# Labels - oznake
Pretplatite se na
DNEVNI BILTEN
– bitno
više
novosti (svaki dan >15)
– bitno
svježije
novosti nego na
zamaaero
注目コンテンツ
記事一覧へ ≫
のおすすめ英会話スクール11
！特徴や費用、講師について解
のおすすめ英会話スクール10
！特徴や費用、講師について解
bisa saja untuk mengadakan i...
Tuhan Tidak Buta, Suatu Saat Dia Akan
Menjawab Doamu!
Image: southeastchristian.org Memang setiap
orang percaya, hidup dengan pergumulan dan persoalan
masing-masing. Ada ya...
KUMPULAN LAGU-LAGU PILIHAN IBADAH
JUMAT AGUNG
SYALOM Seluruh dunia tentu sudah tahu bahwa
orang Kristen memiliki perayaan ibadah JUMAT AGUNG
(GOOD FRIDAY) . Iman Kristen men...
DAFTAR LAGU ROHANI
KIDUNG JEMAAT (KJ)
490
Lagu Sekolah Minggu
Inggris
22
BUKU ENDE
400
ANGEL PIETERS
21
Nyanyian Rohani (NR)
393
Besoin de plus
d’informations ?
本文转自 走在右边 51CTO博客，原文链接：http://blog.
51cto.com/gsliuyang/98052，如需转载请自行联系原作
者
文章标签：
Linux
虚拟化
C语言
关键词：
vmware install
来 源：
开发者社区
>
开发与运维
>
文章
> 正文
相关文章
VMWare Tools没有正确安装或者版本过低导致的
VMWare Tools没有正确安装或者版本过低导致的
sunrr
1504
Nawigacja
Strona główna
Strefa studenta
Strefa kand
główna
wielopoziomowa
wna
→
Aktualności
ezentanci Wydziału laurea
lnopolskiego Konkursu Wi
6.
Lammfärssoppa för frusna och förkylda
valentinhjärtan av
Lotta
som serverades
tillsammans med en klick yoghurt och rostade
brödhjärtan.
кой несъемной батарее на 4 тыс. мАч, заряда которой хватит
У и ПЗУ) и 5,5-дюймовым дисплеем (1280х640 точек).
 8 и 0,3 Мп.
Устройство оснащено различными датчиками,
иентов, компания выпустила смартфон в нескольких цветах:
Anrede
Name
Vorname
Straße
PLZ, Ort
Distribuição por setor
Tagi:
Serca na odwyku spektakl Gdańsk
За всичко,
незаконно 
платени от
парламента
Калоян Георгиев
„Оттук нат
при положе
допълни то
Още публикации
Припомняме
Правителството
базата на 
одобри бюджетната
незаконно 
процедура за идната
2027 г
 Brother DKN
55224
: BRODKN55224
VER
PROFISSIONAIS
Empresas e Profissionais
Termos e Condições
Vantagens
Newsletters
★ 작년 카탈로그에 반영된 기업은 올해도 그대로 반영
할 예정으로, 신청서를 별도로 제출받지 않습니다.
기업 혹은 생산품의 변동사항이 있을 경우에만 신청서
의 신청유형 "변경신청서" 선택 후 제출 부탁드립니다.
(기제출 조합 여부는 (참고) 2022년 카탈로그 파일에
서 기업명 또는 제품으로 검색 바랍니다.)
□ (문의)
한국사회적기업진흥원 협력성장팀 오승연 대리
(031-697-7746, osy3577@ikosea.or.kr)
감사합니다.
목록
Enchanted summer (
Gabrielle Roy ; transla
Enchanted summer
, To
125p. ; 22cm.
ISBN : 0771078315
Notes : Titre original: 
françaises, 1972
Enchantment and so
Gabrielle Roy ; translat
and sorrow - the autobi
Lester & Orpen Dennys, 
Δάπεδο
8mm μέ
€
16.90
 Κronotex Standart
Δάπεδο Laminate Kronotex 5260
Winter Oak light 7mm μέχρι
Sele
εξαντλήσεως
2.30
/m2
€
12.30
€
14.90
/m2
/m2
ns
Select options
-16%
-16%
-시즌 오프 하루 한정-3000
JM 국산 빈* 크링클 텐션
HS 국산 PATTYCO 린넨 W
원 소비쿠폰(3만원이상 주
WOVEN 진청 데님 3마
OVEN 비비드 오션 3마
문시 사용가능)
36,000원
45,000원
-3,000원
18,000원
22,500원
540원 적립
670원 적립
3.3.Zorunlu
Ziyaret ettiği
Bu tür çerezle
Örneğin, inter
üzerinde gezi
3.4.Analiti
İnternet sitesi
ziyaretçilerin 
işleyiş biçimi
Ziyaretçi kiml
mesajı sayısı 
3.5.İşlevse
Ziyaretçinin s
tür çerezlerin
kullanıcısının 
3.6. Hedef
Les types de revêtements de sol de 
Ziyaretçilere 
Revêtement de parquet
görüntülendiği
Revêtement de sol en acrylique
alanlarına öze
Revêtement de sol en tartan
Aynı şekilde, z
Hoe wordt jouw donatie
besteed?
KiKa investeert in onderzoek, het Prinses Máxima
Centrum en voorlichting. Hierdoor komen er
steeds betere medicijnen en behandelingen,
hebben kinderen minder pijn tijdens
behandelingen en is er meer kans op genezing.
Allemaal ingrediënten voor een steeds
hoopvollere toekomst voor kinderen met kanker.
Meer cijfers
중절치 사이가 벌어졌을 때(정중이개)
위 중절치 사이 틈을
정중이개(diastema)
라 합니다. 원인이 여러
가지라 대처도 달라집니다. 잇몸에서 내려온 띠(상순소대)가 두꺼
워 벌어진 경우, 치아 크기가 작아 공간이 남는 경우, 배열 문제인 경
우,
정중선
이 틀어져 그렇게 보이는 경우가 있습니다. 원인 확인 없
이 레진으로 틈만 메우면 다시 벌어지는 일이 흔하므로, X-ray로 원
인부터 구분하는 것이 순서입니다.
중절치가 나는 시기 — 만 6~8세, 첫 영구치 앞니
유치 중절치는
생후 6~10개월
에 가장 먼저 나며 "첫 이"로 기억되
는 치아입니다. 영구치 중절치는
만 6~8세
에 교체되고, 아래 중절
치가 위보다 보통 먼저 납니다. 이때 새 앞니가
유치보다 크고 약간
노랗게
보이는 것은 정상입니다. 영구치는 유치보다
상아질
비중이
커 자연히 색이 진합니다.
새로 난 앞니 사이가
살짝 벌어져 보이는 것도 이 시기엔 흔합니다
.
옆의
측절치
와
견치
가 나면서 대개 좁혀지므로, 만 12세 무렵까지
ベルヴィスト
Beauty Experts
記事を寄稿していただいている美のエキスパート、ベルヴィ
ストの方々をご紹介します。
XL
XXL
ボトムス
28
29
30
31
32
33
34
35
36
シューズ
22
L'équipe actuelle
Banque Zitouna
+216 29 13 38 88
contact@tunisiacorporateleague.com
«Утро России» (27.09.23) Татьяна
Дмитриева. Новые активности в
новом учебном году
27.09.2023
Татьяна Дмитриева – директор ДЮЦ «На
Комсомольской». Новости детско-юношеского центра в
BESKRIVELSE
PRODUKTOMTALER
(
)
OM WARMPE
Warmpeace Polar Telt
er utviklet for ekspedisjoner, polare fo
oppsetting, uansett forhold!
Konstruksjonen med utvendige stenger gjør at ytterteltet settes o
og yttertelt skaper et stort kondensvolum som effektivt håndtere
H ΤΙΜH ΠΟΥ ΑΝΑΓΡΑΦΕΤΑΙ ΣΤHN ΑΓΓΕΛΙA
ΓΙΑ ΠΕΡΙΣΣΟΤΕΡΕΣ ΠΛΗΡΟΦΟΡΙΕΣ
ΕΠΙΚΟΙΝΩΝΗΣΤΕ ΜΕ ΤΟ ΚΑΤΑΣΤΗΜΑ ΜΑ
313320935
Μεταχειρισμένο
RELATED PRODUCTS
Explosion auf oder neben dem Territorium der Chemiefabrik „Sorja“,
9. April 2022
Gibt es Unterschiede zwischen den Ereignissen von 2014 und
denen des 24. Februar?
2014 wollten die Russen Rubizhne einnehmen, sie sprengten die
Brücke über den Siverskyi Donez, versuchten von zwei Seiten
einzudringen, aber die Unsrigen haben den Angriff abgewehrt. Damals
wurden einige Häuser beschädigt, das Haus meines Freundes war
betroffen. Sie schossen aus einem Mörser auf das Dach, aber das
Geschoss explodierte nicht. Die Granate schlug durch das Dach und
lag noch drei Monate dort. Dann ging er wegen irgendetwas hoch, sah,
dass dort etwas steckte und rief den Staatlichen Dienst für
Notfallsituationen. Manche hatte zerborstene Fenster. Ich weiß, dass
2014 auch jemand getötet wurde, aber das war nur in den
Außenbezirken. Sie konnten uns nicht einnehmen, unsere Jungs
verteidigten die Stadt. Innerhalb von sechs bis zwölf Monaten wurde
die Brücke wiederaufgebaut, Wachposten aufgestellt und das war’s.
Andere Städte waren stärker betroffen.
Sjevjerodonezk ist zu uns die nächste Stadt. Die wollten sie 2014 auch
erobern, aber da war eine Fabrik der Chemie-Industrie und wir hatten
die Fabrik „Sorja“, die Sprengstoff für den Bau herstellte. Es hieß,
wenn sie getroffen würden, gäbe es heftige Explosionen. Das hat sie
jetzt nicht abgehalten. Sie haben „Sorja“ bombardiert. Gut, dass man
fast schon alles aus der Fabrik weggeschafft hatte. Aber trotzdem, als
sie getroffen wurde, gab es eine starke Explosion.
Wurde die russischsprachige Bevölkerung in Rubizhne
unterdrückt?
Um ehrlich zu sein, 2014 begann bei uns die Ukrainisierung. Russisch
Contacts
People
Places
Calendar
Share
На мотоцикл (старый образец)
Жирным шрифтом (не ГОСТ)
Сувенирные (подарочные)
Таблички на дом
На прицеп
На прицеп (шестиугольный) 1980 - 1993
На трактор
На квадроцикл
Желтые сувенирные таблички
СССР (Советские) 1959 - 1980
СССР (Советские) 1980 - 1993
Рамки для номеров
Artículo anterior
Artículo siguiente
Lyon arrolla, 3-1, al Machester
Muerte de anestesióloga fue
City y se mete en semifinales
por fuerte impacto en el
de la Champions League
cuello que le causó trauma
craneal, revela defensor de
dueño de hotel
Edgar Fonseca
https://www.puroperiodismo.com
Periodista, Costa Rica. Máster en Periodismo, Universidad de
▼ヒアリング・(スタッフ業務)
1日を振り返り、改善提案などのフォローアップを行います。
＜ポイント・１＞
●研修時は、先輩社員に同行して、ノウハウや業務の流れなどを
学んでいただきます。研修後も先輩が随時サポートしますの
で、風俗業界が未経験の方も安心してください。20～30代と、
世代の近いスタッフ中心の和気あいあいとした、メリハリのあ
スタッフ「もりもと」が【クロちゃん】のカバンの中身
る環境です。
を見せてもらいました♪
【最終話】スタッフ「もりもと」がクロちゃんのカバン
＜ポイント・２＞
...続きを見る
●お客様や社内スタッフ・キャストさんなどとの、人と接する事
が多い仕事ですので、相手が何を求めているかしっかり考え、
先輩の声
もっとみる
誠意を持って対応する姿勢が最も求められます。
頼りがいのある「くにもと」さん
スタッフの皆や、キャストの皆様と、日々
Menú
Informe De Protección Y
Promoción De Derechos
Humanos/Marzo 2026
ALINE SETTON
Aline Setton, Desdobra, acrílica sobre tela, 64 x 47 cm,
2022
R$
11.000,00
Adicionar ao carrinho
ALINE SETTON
※
▸ Problem to solve
Pull out every line of the records that includes the string "novosti".

▸ Task solution
novosti (svaki dan >15)
novosti nego na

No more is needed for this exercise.